Your assignment
For this task, output every entry below exactly and omit the pictures.

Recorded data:
========

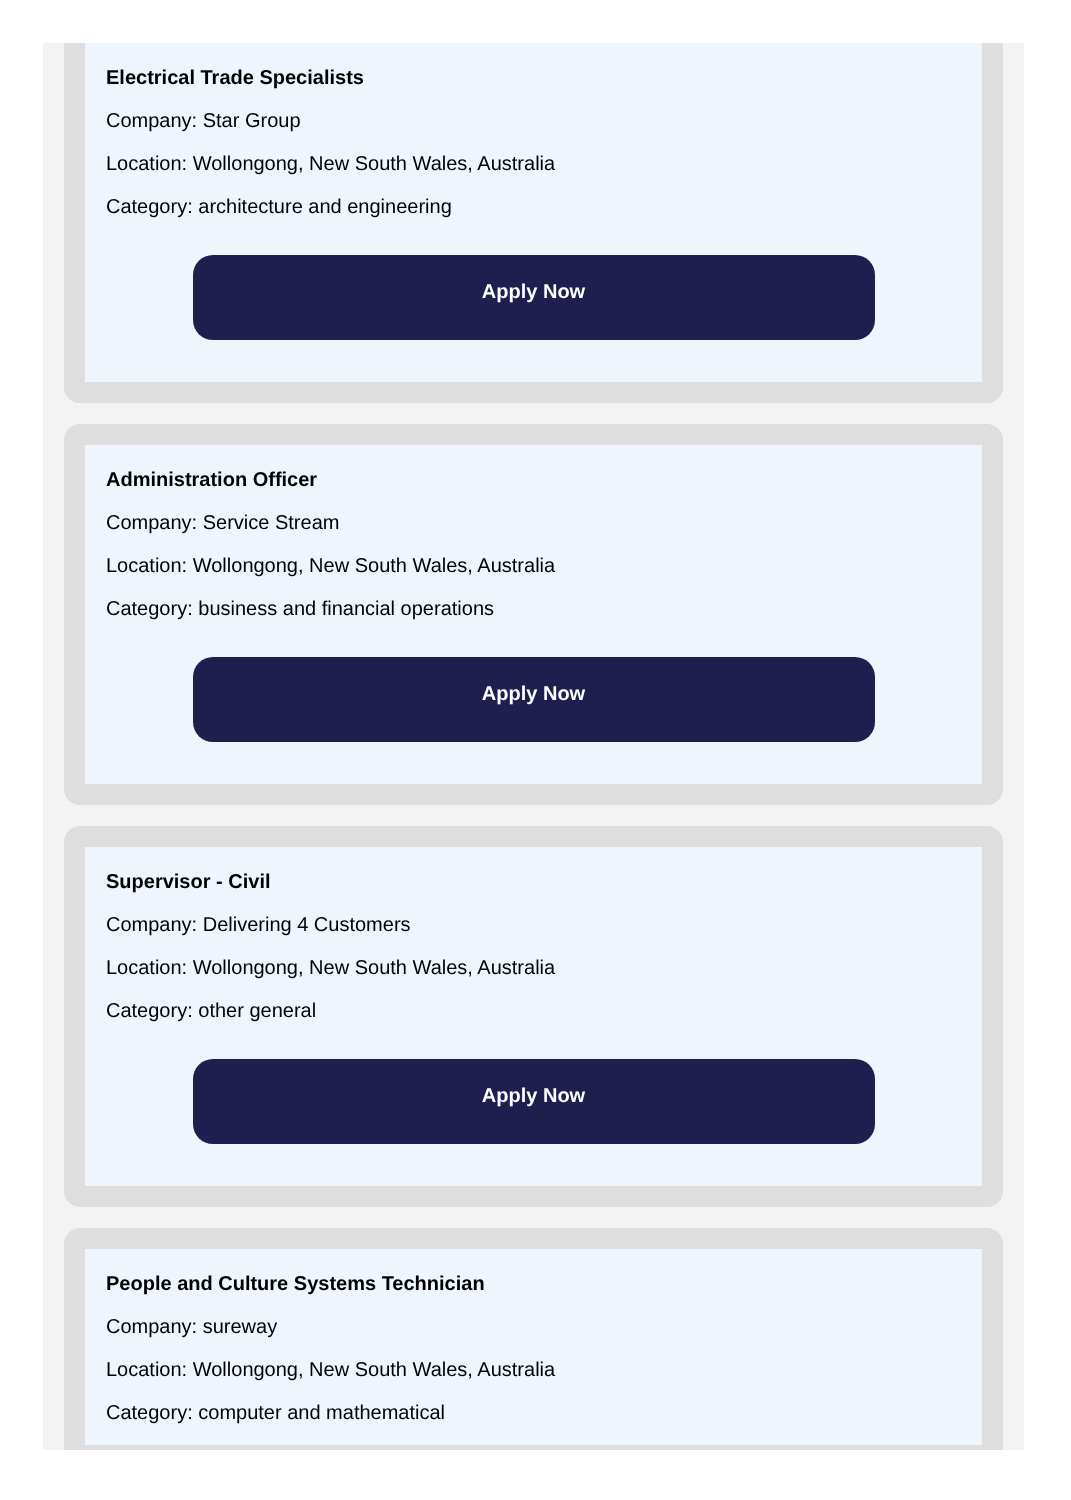Electrical Trade Specialists
Company: Star Group
Location: Wollongong, New South Wales, Australia
Category: architecture and engineering
Apply Now
Administration Officer
Company: Service Stream
Location: Wollongong, New South Wales, Australia
Category: business and financial operations
Apply Now
Supervisor - Civil
Company: Delivering 4 Customers
Location: Wollongong, New South Wales, Australia
Category: other general
Apply Now
People and Culture Systems Technician
Company: sureway
Location: Wollongong, New South Wales, Australia
Category: computer and mathematical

========

Result of the exercise
Electrical Trade Specialists
Company: Star Group
Location: Wollongong, New South Wales, Australia
Category: architecture and engineering
Apply Now
Administration Officer
Company: Service Stream
Location: Wollongong, New South Wales, Australia
Category: business and financial operations
Apply Now
Supervisor - Civil
Company: Delivering 4 Customers
Location: Wollongong, New South Wales, Australia
Category: other general
Apply Now
People and Culture Systems Technician
Company: sureway
Location: Wollongong, New South Wales, Australia
Category: computer and mathematical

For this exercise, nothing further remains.